### READING PASSAGE
Financing Acquisitions Meaning
Financing an acquisition is the process in which a company that plans to buy another company tries to get funding via debt, equity, preferred equity or one of the many alternative methods available. It is a complex task and requires sound planning. What makes it complex is the fact that unlike other purchases, the financing structure of M&A can have plenty of permutations and combinations.
How to Finance a Business Acquisition?
There are many ways in which you can finance business acquisition. Popular methodologies are listed below.
- #1 – Cash transaction
- #2 – Stock Swaps
- #3 – Debt financing
- #4 – Mezzanine Debt/ Quasi Debt
- #5 – Equity investment
- #6 – Vendor Take-Back Loan (VTB) or seller’s financing
- #7 – Leveraged Buyout: A unique mix of debt and equity
Please note in large acquisitions, financing business acquisition can be a combination of two or more methods.
#1 – Cash transaction
In an all-cash deal, the transaction is simple. Shares are exchanged for cash. In the case of an all-cash deal, the equity portion of the parent company’s balance sheet is unchanged. This kind of transaction mostly occurs when the acquiring company is much larger than the target company, and it has substantial cash reserves.
In the late 80s, most of the large M&A deals were paid entirely in cash. Stock accounted for less than 2%. But after a decade, the trend totally reversed. More than 50% of the value of all large deals were paid for entirely in stock, while cash transactions were cut down to only 15% to 17%.
This shift was quite a tectonic one as it altered the roles of the parties concerned. In a cash deal, the roles of the two parties were clearly defined, and the barter of money for shares depicted a simple transfer of ownership. The main tenet of all-cash transactions was that once the acquirer pays cash to the seller, it automatically acquirers all risks of the company. However, in a share exchange, the risks are shared in the proportion of ownership in the new and combined entity. Though the proportion of cash transactions has reduced drastically, it hasn’t become redundant altogether. For instance, a very recent announcement by Google to cloud software company, Apigee in a deal valued at about $625 million. It is an all-cash deal with $17.40 being paid for each share.

### PROVIDED MATERIAL
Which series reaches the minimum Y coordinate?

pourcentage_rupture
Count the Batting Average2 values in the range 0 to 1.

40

* * *

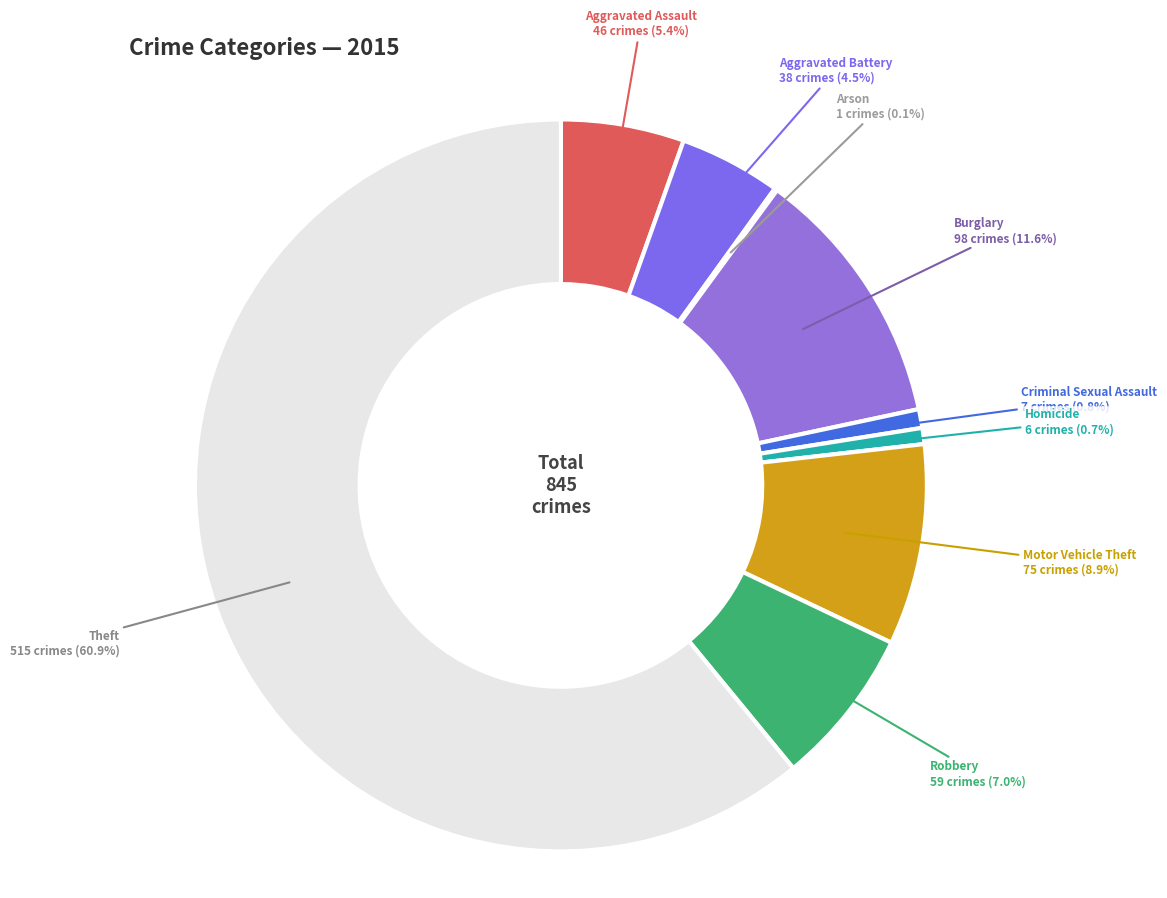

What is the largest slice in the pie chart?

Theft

### WORK ITEM
Carry on the article on financing business acquisitions, starting right after its last sentence. The records play no part in the work here.

### RESPONSE
In another instance, Bayer has planned to acquire US seeds firm Monsanto in a $128 a share deal, which is being touted as the largest cash deal in history.
#2 – Stock Swaps
For companies whose stock is publicly traded, one very common method is to exchange the acquirer’s stock for that of Target Company. For private companies, it is a sensible option when the owner of Target would like to retain some stake in the combined entity. If the owner of Target Company is involved in the active management of operations and the success of the company depends on his or her proficiency, then the share swap is a valuable tool.
Appropriate valuation of the stock is of utmost importance in case of a stock swap for private companies. Experienced merchant bankers follow certain methodologies to value the stocks such as:
#3 – Debt financing
One of the most preferred ways of financing acquisitions is debt financing. Paying out of cash isn’t the forte of many companies, or it is something that their balance sheets don’t permit. It is also said that debt is the cheapest method of financing an M&A bid and has many forms of it.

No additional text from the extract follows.